*** Opening DATASET RECORDS ***
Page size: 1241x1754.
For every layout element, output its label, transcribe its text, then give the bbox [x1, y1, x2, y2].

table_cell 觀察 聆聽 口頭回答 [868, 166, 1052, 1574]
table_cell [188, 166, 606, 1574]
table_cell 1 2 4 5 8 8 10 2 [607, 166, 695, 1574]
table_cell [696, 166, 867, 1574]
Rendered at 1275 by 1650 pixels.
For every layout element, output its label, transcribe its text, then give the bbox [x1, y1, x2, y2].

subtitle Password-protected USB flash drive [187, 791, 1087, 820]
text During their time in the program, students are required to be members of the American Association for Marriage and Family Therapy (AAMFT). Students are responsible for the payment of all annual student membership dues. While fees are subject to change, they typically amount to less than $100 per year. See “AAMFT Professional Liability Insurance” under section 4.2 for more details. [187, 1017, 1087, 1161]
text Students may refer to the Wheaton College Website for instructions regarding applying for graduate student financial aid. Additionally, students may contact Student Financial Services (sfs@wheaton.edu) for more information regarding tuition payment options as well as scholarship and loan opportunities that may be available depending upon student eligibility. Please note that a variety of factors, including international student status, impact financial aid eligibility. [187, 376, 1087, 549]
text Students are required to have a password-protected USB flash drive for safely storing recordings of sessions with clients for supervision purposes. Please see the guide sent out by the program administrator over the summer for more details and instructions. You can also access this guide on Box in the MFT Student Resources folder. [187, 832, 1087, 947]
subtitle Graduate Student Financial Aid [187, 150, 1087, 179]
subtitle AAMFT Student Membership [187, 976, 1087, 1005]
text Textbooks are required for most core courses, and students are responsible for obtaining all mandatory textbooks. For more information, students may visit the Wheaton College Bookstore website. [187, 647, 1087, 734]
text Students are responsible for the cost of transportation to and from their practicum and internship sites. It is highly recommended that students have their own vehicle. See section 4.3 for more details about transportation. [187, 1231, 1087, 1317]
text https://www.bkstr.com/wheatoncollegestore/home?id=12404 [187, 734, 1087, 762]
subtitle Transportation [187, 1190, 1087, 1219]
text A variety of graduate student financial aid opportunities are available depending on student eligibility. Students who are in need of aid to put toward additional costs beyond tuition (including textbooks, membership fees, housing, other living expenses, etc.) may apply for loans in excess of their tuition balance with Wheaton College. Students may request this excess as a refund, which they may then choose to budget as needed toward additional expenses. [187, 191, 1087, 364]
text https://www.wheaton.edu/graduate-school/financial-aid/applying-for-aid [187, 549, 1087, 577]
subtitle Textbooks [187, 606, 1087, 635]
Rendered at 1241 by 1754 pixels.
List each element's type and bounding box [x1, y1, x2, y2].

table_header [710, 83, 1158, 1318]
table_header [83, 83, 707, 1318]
*** Closing DATASET RECORDS ***
WHAT TO DO
Where a line of the records contains the word "Rendered", copy that line.

FINAL ANSWER
Rendered at 1275 by 1650 pixels.
Rendered at 1241 by 1754 pixels.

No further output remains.